## Work to complete
A faithful copy of all the data below, please; leave no line out.

Data extracted from a collection
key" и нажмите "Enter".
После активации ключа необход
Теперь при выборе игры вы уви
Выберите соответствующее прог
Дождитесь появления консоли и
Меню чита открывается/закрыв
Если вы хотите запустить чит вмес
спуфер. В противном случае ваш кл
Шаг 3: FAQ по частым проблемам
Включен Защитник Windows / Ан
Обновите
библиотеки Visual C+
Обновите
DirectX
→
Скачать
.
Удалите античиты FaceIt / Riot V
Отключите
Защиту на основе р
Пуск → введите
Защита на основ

## Result of the task
key" и нажмите "Enter".
После активации ключа необход
Теперь при выборе игры вы уви
Выберите соответствующее прог
Дождитесь появления консоли и
Меню чита открывается/закрыв
Если вы хотите запустить чит вмес
спуфер. В противном случае ваш кл
Шаг 3: FAQ по частым проблемам
Включен Защитник Windows / Ан
Обновите
библиотеки Visual C+
Обновите
DirectX
→
Скачать
.
Удалите античиты FaceIt / Riot V
Отключите
Защиту на основе р
Пуск → введите
Защита на основ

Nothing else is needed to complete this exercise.